Looking at all these pictures from the 70s, I wonder if our current time will have such a strong aesthetic. You can tell the time period simply from the photos - the design of the cars and building, the colors they used. Time and objects now seem so generic. Given a photo of 1995 and 2010, could anyone 30 years from now tell the difference? Or perhaps there is an aesthetic, only I'm too close to it now to see it. Perhaps I have to wait 30 years to see what this particular time period will be remembered for. Perhaps only then will I be able to appreciate what is all around me right now.

It was only Rob and I today, so plenty of time to sit and talk. We discussed the possibility of him and Lilly leaving and moving to CA. I'm excited for him and the opportunity to follow his passion, but am saddened too at the thought of them leaving. Guess that's true any time someone you care about moves away. And it could all happen relatively quickly - if Rob gets accepted, he'll need to be in CA by June. It does certainly seem that God has little by little been freeing them from their ties here in Cincinnati, so I guess I wouldn't be surprised to see them go. We talked about getting those involved in Thinplace together and talking about the eventuality which would be good.
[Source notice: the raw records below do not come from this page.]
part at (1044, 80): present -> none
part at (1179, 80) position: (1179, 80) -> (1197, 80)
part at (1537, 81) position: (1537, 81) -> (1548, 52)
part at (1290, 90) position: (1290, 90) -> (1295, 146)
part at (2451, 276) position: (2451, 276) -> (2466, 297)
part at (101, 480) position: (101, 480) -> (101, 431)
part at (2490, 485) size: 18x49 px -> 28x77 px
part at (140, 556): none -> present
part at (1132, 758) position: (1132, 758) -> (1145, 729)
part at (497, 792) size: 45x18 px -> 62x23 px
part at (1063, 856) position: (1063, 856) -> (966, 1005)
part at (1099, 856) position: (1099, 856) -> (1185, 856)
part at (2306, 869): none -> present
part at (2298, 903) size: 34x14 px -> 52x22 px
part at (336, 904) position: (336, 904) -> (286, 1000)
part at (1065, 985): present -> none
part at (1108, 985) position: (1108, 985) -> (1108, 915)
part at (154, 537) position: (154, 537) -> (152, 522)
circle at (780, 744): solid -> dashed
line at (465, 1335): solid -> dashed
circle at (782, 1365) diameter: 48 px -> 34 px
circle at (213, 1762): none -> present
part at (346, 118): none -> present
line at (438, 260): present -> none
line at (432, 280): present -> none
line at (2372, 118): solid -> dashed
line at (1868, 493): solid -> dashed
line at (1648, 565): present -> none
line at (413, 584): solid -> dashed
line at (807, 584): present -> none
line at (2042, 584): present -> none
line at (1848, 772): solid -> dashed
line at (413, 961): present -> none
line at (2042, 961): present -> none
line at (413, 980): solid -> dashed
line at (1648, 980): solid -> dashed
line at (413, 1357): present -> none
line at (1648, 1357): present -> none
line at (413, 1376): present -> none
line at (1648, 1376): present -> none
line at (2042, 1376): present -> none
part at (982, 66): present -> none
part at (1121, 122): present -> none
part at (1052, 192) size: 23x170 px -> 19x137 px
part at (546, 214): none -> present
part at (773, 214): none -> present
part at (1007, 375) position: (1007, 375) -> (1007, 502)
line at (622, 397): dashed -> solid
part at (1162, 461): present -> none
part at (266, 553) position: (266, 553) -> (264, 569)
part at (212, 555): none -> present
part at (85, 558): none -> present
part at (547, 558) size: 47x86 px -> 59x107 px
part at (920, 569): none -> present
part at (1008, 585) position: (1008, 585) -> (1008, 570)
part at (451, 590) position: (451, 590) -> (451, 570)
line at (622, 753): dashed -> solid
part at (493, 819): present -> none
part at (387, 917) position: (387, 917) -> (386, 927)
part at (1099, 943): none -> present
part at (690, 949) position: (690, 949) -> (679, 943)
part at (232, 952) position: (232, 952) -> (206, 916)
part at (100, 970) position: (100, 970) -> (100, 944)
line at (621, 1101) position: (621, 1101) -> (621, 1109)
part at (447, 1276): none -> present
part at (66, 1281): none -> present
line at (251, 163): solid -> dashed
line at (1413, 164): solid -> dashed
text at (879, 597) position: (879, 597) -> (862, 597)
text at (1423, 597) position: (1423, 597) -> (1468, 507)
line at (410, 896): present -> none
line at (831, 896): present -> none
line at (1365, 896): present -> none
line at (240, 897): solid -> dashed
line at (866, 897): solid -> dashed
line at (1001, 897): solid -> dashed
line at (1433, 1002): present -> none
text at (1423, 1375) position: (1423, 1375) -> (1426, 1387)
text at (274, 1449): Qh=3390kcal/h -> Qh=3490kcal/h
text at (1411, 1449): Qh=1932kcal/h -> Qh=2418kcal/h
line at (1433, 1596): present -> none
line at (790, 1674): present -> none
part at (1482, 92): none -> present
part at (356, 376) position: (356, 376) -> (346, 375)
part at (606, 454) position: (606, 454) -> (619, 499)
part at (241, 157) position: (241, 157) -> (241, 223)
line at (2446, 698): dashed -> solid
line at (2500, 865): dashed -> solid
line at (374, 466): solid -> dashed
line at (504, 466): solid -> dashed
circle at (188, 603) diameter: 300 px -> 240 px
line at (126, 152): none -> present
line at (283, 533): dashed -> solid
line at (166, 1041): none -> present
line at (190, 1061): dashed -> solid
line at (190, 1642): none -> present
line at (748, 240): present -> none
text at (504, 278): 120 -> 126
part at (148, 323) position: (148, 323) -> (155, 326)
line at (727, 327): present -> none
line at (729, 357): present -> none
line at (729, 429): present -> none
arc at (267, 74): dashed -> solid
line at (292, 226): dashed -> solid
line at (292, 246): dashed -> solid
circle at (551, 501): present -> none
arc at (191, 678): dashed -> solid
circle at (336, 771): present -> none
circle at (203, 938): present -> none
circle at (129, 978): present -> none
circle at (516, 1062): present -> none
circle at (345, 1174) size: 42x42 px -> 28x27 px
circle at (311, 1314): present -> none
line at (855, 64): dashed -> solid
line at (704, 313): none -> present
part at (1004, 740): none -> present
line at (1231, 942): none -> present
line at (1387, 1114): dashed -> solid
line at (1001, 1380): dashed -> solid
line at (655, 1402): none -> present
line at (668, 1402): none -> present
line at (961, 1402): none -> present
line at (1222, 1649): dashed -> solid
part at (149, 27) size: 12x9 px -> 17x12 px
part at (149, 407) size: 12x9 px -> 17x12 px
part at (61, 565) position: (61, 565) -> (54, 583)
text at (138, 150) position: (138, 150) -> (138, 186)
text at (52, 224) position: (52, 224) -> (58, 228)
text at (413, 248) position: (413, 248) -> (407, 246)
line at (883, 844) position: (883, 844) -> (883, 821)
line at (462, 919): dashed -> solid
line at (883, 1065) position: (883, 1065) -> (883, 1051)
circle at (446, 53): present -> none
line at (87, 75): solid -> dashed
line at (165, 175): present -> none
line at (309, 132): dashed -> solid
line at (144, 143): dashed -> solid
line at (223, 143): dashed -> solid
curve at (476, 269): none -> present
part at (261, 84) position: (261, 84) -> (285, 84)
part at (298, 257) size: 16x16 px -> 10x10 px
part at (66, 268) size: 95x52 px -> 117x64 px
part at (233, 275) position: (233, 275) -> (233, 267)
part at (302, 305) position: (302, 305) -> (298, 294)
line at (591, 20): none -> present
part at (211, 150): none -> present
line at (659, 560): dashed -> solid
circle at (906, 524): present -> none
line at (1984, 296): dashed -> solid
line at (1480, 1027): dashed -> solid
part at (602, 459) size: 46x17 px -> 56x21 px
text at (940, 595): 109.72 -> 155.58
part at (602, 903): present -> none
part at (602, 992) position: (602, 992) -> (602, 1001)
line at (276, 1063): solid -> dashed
I know ArtWalk will continue as it's now become a vital part of my life. As for our journaling time, my guess is it will go on, though perhaps in an altered form. I'm trying not to get ahead of myself, but also don't want to get caught off guard.

Bleah. Just realized it's an hour later than it actually is due to that jerk Ben Franklin. At least now it happens away from my birthday. I'm going to miss actually driving to work while the sun was rising. Back to the darkness for my morning drive.

Went and saw Copout tonight. Was pretty much what I expected, which was not much. Willis definitely phoned his part in. And I still don't understand the appeal of Morgan, though he did have some funny bits. Not nearly as bad as Jersey Girl, but definitely not a fave of mine. I figure Smith simply wanted to work with Willis and took this project to do it. His life, he can do what he wants. But I felt it was mediocre at best.

Went to see the movie at the Regal in Mason and therefore ran into several students, both at the movies and Red Robin. All I could think as I talked to them was the line from Mean Girls: "Oh, I love seeing teachers outside of school. It's like seeing a dog walk on its hind legs." I wonder if that's what they're thinking, too.

OK. I guess I should start to wind down. Another choreography rehearsal tomorrow. I definitely need to be well rested for it. At least I know what I'll be wearing this time. Until tomorrow.